After two weeks, the last five days of which were spent at a five-star resort in Dhaka, unsure of when she would receive the drugs, McCord became impatient as her vacation visa was about to expire. According to McCord, as she was attempting to flee at the last minute, she was caught in the resort's lobby by the supplier, who then forced her into a cab and duct-taped 7 lbs of heroin to her body (per National Geographic's Locked Up Abroad - Bangladesh docudrama).

== Arrest and sentence ==
McCord stated in her interview on National Geographic's Locked Up Abroad that she was threatened by her supplier, as he dropped her at the airport. Afraid, and anxious to return home, McCord approached her gate. When she realized passengers were being searched physically, she rushed to the restroom to attempt to remove the packages. The heat made the duct tape melt and she was unable to remove it. She stated that she prayed and asked that she get through this, promising she would never do anything bad again. Upon exiting the restroom, McCord noticed the official was behind a curtain and could not see her. She attempted to go to the airplane without being searched. Mere steps away from success, the official came out of the room and called McCord back.
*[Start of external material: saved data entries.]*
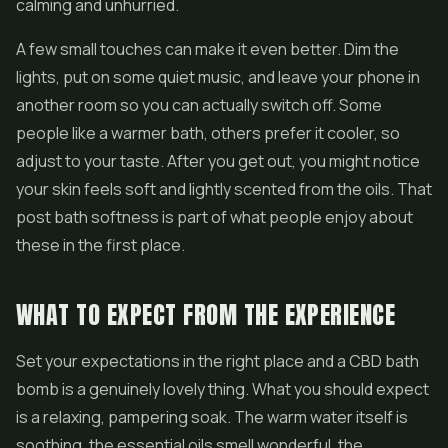
calming and unhurried.
A few small touches can make it even better. Dim the
lights, put on some quiet music, and leave your phone in
another room so you can actually switch off. Some
people like a warmer bath, others prefer it cooler, so
adjust to your taste. After you get out, you might notice
your skin feels soft and lightly scented from the oils. That
post bath softness is part of what people enjoy about
these in the first place.
WHAT TO EXPECT FROM THE EXPERIENCE
Set your expectations in the right place and a CBD bath
bomb is a genuinely lovely thing. What you should expect
is a relaxing, pampering soak. The warm water itself is
soothing, the essential oils smell wonderful, the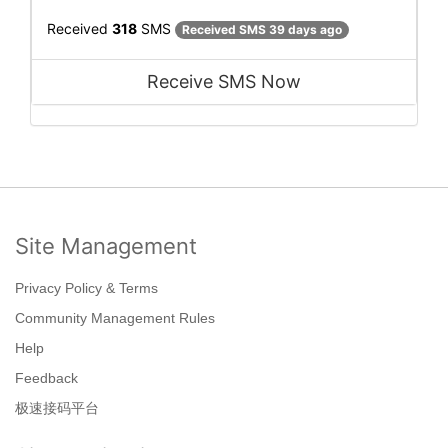
Received
318
SMS
Received SMS 39 days ago
Receive SMS Now
Site Management
Privacy Policy & Terms
Community Management Rules
Help
Feedback
极速接码平台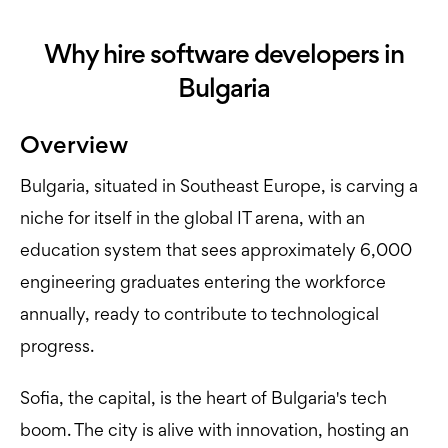
Why hire software developers in
Bulgaria
Overview
Bulgaria, situated in Southeast Europe, is carving a
niche for itself in the global IT arena, with an
education system that sees approximately 6,000
engineering graduates entering the workforce
annually, ready to contribute to technological
progress.
Sofia, the capital, is the heart of Bulgaria's tech
boom. The city is alive with innovation, hosting an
After being taken into custody, McCord was shocked to learn that the penalty for drug smuggling in Bangladesh was death. The police allegedly led McCord to believe that if she identified the supplier who gave her the heroin, all charges would be dropped and she would be allowed to go home. As an American teenager raised to trust the police, McCord perhaps took them at their word. She told Christian Reader Magazine that she had heard of extradition agreements and expected, at the very least, to be returned to the US once she led them to the supplier. Her good behavior in prison, and the fact that the judge did not believe McCord to be a frequent smuggler, resulted in McCord receiving a life sentence rather than death by hanging. McCord reported being told that the court asked the Americans if they could sentence her to hang as a sign of solidarity with the US Government's war on drugs. McCord was told that the court was advised that the Americans would accept no harsher sentence for their citizen than what had historically been handed down to one of their own women for a similar case. Days before McCord's sentencing hearing, she told Christian Reader, a renowned drug dealer in Dhaka was sentenced mid-trial to life imprisonment. She was later released for mistrial, but the precedent had been set; McCord was sentenced to 30 years — the Bangladeshi equivalent of a life sentence.
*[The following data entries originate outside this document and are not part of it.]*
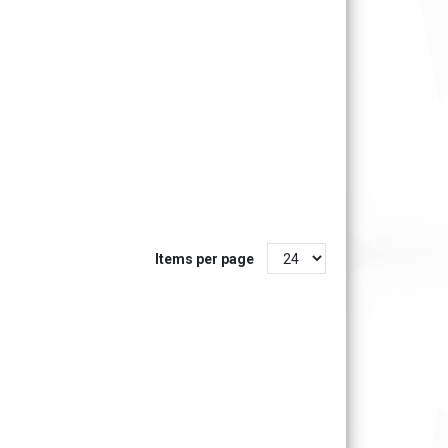
Items per page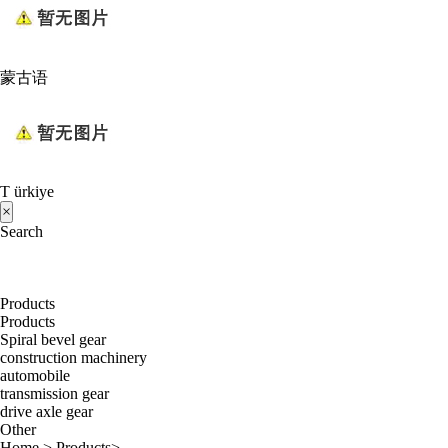
蒙古语
T ürkiye
×
Search
Products
Products
Spiral bevel gear
construction machinery
automobile
transmission gear
drive axle gear
Other
Home
>
Products
>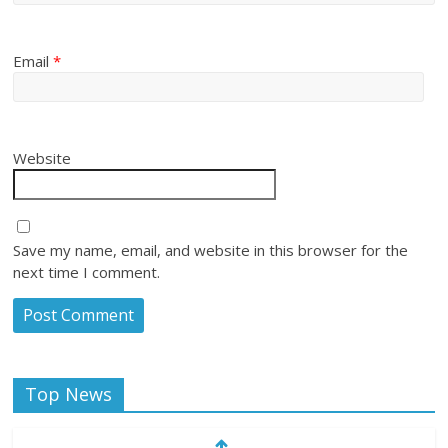
Email
*
Website
Save my name, email, and website in this browser for the
next time I comment.
Top News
==Imprisonment and pardon==
Though devastated that her "youth was over," (as she relates in the Locked Up Abroad - Bangladesh docudrama) McCord tried to make the most of being in prison. She learned to speak Bengali
and taught other prisoners of her Christianity, as they taught her of their Hindu and Muslim faiths.
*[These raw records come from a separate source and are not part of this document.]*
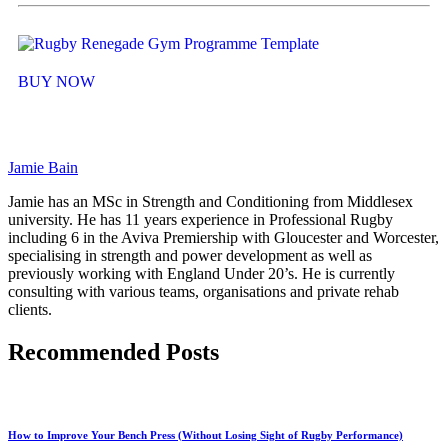
BUY NOW
Jamie Bain
Jamie has an MSc in Strength and Conditioning from Middlesex
university. He has 11 years experience in Professional Rugby
including 6 in the Aviva Premiership with Gloucester and Worcester,
specialising in strength and power development as well as
previously working with England Under 20’s. He is currently
consulting with various teams, organisations and private rehab
clients.
Recommended Posts
How to Improve Your Bench Press (Without Losing Sight of Rugby Performance)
In 1996, after four years and six months in prison, McCord was pardoned at the request of Congressman Bill Richardson. Due to significant efforts by US Embassy consulate officers, the pardon was processed in record time and she returned home in Richardson's custody on July 30, 1996. After a day in Washington D.C., McCord returned to Houston with her mother on August 1, 1996.
McCord earned an associate degree (June 1999) and bachelor's degree (June 2001) within five years of returning to the US. She also worked full-time at NASA's Johnson Space Center in Houston and, more recently, at the AES Corporation. She now lives and works on the East Coast. During the interview on the National Geographic episode, McCord said she learned a lot and would never do it again, but would not change the past.

In an interview at the airport in Dhaka, McCord spoke in Bengali and expressed affection for the people of Bangladesh, as well as a desire to return one day and show the gracious government what she has done with the second chance they gave her.

== Banged Up Abroad ==
McCord's story was featured in series three of the British TV series Banged Up Abroad. JC Gonzalez portrayed Lia McCord's brother, who drove to pick her up at Bush Airport while she was being arrested in Bangladesh.